§ Consignes: Recopiez à l'identique le passage du texte d'étude qui commence par « Voilà donc un » et se poursuit jusqu'à « à valeur diminuée. ».

§ Texte d'étude:
Qu’on ne s’y trompe pas. Le danger aurait été mortel, il se serait passé la même chose. La faillite des procédures et du sens des responsabilités n’est pas sélective. C’est pourquoi cette crise est si grave.
Voilà donc un secteur agroalimentaire qui prend ses bénéfices en amont, sans plus de considération pour la dignité des producteurs de la matière première, et qui les prend en aval, sans plus de considération pour la sécurité des consommateurs. Un système accapareur de valeur ajoutée et distributeur de produits à valeur diminuée.
Et entre les victimes de l’amont et celles de l’aval ? Un dysfonctionnement ? Un "bug" ? Un "ça ne se reproduira pas" ? Non. Pas non plus un simple "trou dans la raquette".

§ Extrait de données:

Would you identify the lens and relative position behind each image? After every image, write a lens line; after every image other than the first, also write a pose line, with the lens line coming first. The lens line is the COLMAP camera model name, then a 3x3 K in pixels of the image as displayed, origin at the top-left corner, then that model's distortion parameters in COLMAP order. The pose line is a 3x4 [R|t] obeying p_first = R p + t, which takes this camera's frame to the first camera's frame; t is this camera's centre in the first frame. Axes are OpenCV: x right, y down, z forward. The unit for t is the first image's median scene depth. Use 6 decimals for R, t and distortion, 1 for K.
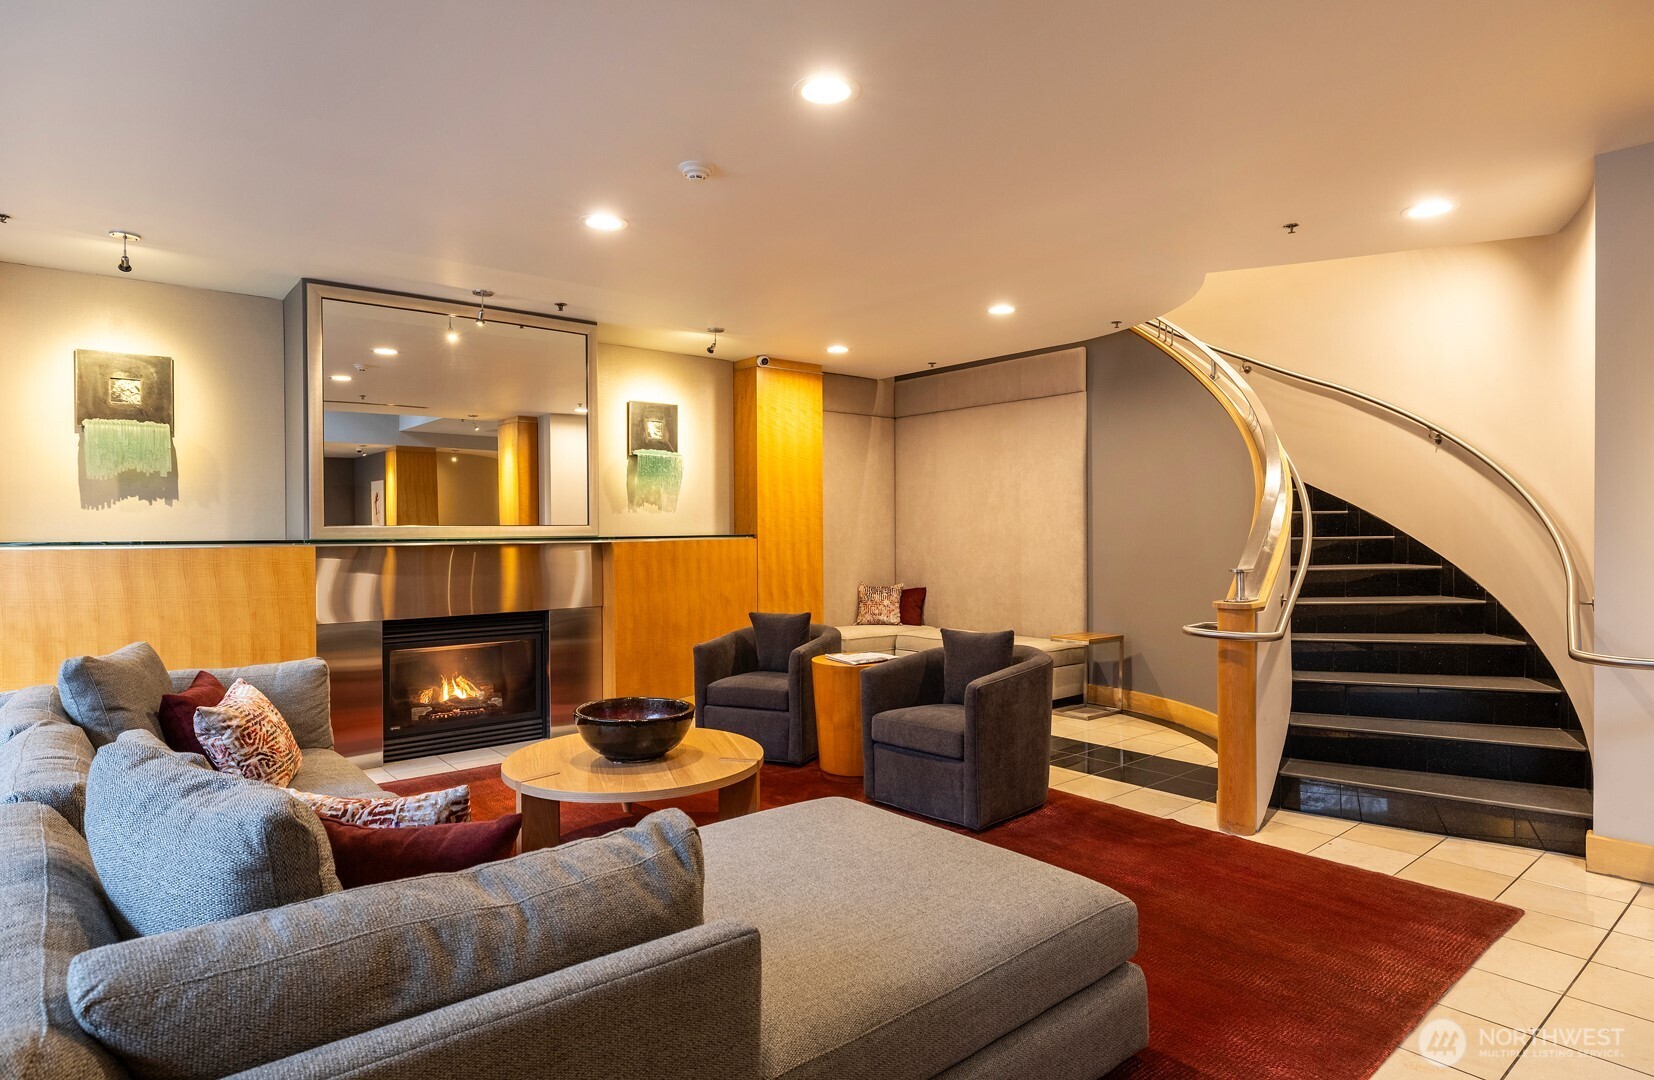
lens RADIAL K [[948.2, 0, 827.0], [0, 948.2, 540.0], [0, 0, 1]] dist [-0.000194, -0.000460]
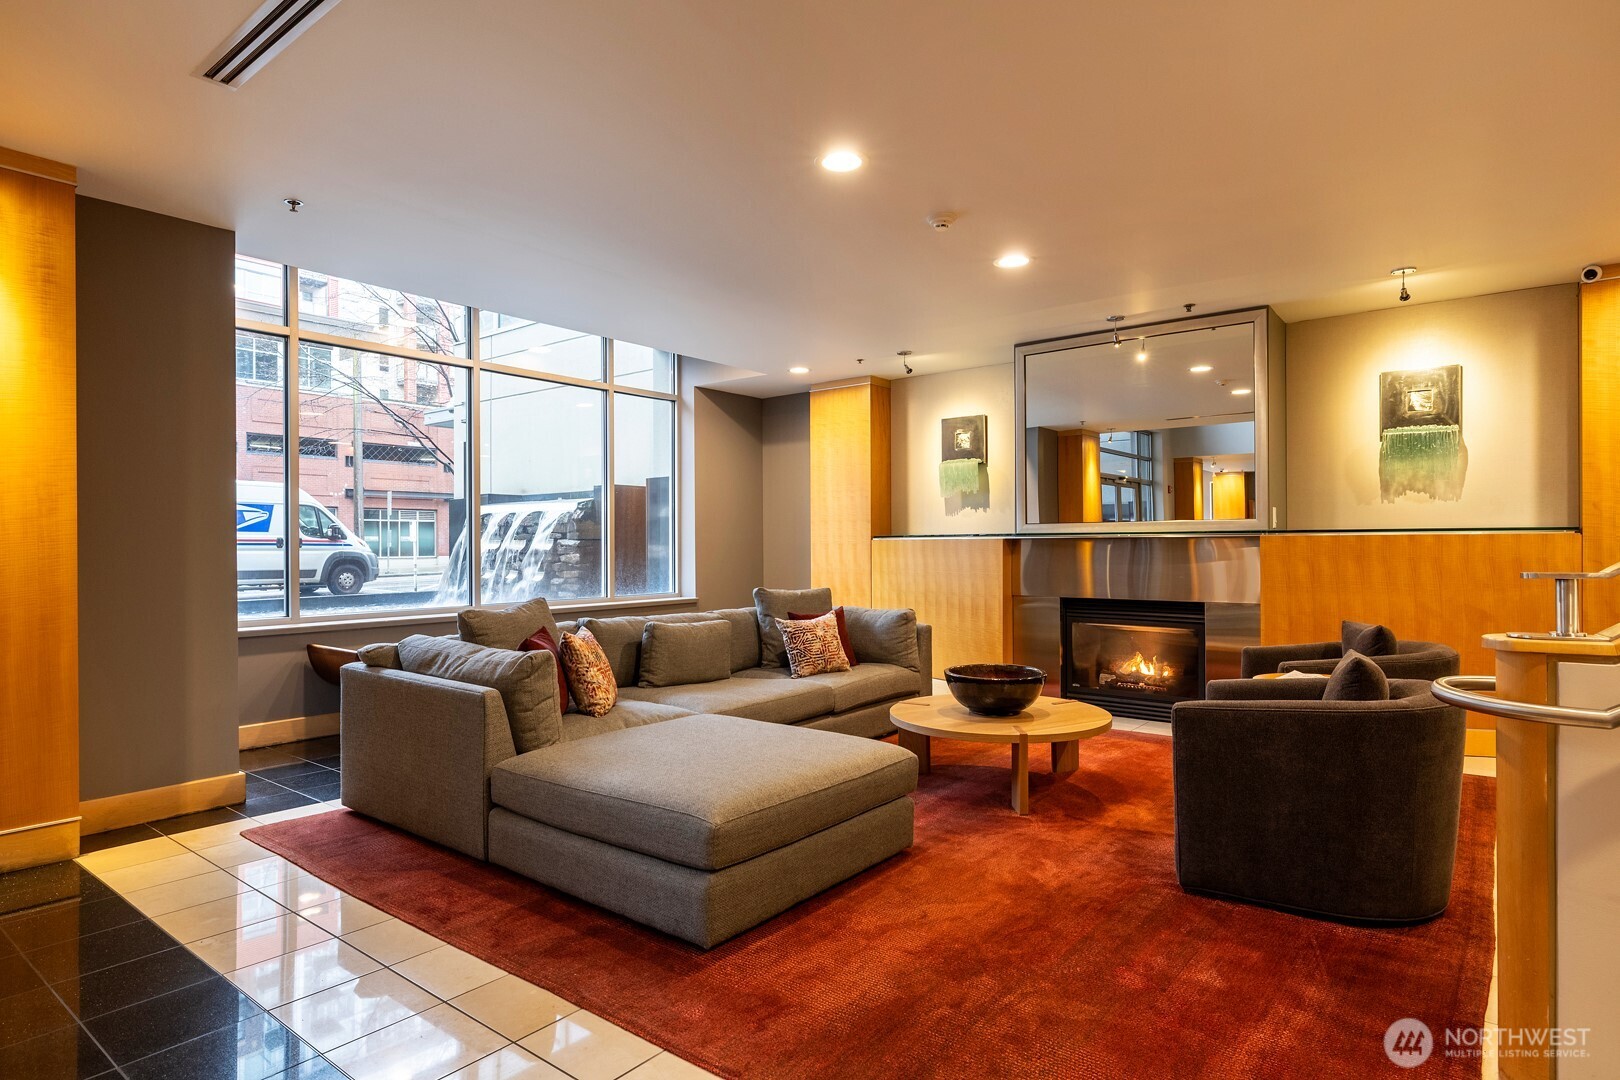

§ Réponse attendue:
Voilà donc un secteur agroalimentaire qui prend ses bénéfices en amont, sans plus de considération pour la dignité des producteurs de la matière première, et qui les prend en aval, sans plus de considération pour la sécurité des consommateurs. Un système accapareur de valeur ajoutée et distributeur de produits à valeur diminuée.